> _Zu bearbeitende Aufgaben_
1/ Gib den Abschnitt aus dem Lesetext über die Tatverdächtigen wortgetreu wieder, beginnend mit „Ein anderer Tatverdächtiger“ und weiter bis einschließlich „Graszt eingeschlagen haben.“.
2/ Prüfe anhand des Lesetextes über die Tatverdächtigen, ob die Aussagen zutreffen: (a) Die Bundesregierung bezeichnete die „Rote Hilfe“ als Vereinigung, die Straf- und Gewalttätern Unterstützung biete. (b) Der Bruder war laut einer Online-Veröffentlichung Trainer eines Fußballvereins. (c) Das Geschwisterpaar S. stammt aus Bayern. Antworte jeweils mit Ja oder Nein und zitiere die entscheidende Textstelle wörtlich.
3/ Führe den Lesetext über die Tatverdächtigen nach seinem letzten Satz weiter.

━━━━━ Lesetext ━━━━━

Ein anderer Tatverdächtiger sei mehrfach staatsschutzrelevant mit Verstößen gegen das Versammlungsgesetz, einem Landfriedensbruch, politisch motiviertem Hausfriedensbruch sowie Sachbeschädigung aufgefallen. Unter anderem soll er 2019 die Bundespressekonferenz gestört und 2014 an einer Blockade gegen eine rechte Demonstration teilgenommen haben. Diesem Mann, geboren 1995, schreiben Ermittler bei der Tat eine herausgehobene Stellung zu. Er soll auch auf Gordon Graszt eingeschlagen haben.

Die bisherigen Ermittlungen hätten auch den Verdacht gegen das Geschwisterpaar S. aus Baden-Württemberg erhärtet, heißt es in Sicherheitskreisen. WELT AM SONNTAG hatte über die Vorwürfe gegen sie bereits wenige Wochen nach der Tat berichtet. Ein Verwandter der Beschuldigten im schwäbischen Örtchen Schwaigern erzählte damals, dass der verdächtige Bruder kurz vor dem 1. Mai zur Schwester nach Berlin aufgebrochen sei.

Der Bruder war laut einer Online-Veröffentlichung Trainer eines Kickboxklubs. Online bekundete er damals Unterstützung für Antifa-Plattformen und Initiativen wie „Sea-Watch“ oder „Seebrücke Heilbronn“. Auch seine Schwester bekundete damals online Sympathien für linke Positionen und Aktionen.

Bekannte trafen die Geschwister mehrfach in einem „selbstverwalteten Zentrum für linke Politik, Kultur und kollektives Wohnen“ in Heilbronn. Ein Reporter dieser Redaktion traf in dem Zentrum Wochen nach dem 1. Mai 2020 auch Unterstützer der „Roten Hilfe“. Die Bundesregierung bezeichnete die Organisation als eine Vereinigung, die „linksmotivierten Straf- und Gewalttätern politische und finanzielle Unterstützung“ biete.

━━━━━ Bereitgestelltes Material ━━━━━

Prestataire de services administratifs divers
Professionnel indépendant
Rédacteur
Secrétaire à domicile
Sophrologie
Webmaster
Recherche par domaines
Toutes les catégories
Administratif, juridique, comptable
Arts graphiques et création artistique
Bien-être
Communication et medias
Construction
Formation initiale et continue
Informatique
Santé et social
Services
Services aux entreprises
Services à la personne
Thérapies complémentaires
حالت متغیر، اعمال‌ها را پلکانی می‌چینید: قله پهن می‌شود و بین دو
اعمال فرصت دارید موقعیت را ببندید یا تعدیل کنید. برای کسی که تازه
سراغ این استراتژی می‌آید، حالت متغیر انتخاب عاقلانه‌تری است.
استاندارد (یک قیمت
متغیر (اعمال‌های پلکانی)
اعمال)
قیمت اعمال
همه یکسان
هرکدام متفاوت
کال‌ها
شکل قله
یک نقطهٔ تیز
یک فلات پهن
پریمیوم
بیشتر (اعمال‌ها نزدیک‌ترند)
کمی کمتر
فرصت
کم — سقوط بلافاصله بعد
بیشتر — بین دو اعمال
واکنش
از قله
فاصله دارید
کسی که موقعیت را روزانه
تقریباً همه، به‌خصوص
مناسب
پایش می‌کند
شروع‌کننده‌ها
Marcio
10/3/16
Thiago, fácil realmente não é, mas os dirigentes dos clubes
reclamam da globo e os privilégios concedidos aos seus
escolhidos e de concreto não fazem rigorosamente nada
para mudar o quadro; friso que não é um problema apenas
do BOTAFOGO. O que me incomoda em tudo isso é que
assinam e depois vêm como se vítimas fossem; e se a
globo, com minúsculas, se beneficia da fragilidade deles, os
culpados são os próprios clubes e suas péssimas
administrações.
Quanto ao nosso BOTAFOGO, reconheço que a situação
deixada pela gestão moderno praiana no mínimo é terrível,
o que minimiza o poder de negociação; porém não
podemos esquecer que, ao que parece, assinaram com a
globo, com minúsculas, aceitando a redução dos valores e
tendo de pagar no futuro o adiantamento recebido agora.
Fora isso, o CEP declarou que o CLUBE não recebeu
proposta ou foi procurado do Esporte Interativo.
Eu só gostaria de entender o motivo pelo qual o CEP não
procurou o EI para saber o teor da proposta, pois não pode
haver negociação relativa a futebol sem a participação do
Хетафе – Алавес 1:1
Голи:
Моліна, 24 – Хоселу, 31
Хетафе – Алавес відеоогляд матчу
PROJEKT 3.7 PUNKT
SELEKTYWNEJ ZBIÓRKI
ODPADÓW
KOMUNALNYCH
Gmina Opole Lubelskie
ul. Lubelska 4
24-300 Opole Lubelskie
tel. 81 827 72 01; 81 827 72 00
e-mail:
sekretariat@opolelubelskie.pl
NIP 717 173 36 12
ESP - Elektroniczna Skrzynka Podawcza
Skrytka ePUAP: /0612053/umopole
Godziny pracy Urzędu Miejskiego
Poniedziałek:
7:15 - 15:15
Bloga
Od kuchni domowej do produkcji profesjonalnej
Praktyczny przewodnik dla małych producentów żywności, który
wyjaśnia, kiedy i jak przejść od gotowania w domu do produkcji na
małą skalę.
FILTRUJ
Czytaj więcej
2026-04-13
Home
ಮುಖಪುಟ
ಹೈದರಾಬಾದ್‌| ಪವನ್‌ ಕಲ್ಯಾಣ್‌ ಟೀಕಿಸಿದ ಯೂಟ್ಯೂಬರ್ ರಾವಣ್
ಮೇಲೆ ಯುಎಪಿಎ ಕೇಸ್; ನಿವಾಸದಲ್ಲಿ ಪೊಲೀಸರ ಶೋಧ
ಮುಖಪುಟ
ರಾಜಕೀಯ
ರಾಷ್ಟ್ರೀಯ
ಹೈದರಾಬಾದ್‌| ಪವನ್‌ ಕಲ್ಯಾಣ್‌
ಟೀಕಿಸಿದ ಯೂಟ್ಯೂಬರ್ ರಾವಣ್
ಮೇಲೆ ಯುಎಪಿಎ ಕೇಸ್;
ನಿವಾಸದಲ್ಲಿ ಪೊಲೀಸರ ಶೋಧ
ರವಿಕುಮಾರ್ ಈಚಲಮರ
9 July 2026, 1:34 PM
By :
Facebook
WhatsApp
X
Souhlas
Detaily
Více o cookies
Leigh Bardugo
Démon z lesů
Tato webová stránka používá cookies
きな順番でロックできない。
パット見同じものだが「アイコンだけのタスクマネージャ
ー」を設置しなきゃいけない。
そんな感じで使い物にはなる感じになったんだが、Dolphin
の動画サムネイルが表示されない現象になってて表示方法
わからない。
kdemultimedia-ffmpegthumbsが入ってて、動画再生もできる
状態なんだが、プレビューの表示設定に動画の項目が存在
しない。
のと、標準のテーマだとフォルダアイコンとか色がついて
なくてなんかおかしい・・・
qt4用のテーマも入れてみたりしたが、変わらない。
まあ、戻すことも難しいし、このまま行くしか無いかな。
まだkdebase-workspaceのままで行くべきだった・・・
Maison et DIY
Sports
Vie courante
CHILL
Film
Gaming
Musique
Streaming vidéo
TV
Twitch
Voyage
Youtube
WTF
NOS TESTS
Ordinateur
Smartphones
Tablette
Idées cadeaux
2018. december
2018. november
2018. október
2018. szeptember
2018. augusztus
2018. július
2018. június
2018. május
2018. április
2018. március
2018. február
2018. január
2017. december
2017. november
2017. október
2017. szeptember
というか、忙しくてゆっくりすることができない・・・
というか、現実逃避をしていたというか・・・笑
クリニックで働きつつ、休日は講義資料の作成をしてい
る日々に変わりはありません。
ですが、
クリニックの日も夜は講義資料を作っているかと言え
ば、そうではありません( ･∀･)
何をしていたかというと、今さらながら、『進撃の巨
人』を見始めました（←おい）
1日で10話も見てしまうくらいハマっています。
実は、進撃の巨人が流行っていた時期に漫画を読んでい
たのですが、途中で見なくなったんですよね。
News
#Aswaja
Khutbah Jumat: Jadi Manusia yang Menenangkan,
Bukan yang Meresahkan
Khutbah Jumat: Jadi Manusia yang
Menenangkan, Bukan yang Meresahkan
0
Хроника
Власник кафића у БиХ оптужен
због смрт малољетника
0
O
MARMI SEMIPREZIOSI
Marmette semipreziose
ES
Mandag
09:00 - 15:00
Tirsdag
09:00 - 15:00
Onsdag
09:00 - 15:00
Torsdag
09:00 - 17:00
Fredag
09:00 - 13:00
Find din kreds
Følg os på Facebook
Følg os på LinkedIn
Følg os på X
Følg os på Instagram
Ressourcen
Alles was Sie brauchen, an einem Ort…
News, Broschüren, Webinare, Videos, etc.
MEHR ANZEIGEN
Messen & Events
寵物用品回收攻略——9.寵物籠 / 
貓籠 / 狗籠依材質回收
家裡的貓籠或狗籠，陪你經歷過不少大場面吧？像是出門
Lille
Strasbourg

━━━━━

> _Erwartete Antworten_
1/
Ein anderer Tatverdächtiger sei mehrfach staatsschutzrelevant mit Verstößen gegen das Versammlungsgesetz, einem Landfriedensbruch, politisch motiviertem Hausfriedensbruch sowie Sachbeschädigung aufgefallen. Unter anderem soll er 2019 die Bundespressekonferenz gestört und 2014 an einer Blockade gegen eine rechte Demonstration teilgenommen haben. Diesem Mann, geboren 1995, schreiben Ermittler bei der Tat eine herausgehobene Stellung zu. Er soll auch auf Gordon Graszt eingeschlagen haben.

2/
(a) Ja: „Die Bundesregierung bezeichnete die Organisation als eine Vereinigung, die „linksmotivierten Straf- und Gewalttätern politische und finanzielle Unterstützung“ biete.“
(b) Nein: „Der Bruder war laut einer Online-Veröffentlichung Trainer eines Kickboxklubs.“
(c) Nein: „das Geschwisterpaar S. aus Baden-Württemberg“

3/
Um die mögliche Tatbeteiligung der Verdächtigen zu klären, wurden mittlerweile unter anderem DNA-Spuren gesichert und der Vergleich mit den Tatverdächtigen angeordnet. Von vier in Berlin gemeldeten Beschuldigten wurden bereits DNA-Proben entnommen, teilte die Staatsanwaltschaft mit. Bei den Beschuldigten aus Baden-Württemberg erhielt die Polizei vor Ort einen entsprechenden Auftrag.

„Eine DNA-Probe, bei der die DNA im Innern eines Handschuhs festgestellt wurde, an dessen Außenseite die DNA eines geschädigten Zeugen festgestellt wurde, wird derzeit beschleunigt ausgewertet“, sagte der Sprecher der Staatsanwaltschaft Berlin, Sebastian Büchner, auf Nachfrage von WELT. Das Ergebnis soll bald veröffentlicht werden.

Das Motiv
Die Frage bleibt: Was steckt hinter diesem Angriff? Auch nach zwei Jahren Ermittlungen haben Staatsschützer darauf keine eindeutige Antwort. Bislang hätten sich die Tatverdächtigen nicht zum Fall geäußert. Auch ein Bekennerschreiben liegt Ermittlern nicht vor.

Die These der Ermittler lautet: Es war eine Verwechslung. Wahrscheinlich hätten die Angreifer politische Gegner im Visier gehabt, die sie dem rechten Spektrum zuschreiben. Dann aber schlugen sie auf die Falschen ein.

Auch Graszt hat die These bereits gehört, sogar im eigenen Freundeskreis. „Ich kenne ein paar Leute in der linken Szene und von denen hatte ich dann eben auch gehört, dass es eine Verwechslung gewesen sein soll mit einem Team von ‚Russia Today.‘“ Den Ermittlern liegen dazu keine Erkenntnisse vor.

„Was wir erleben, ist Berliner Behörden-Pingpong“
Auch die anfängliche Spur zur NEA-Gruppe, von der Sticker bei der Festnahme gefunden wurden, brachte keine wirklichen Fortschritte.

Geprüft haben Ermittler auch den Hinweis, die Attacke könnte mit Ken Jebsen zusammenhängen. Aus dem ehemaligen Radio-Moderator ist ein Verschwörungsideologe geworden, und ein Feind der radikalen Linken. Tatsächlich wurden Jebsens Shows über Jahre teilweise im Studio der Produktionsfirma TV United produziert. Graszt erinnert sich an die Aufzeichnungen, sagt aber, dass die Zusammenarbeit der Vergangenheit angehöre.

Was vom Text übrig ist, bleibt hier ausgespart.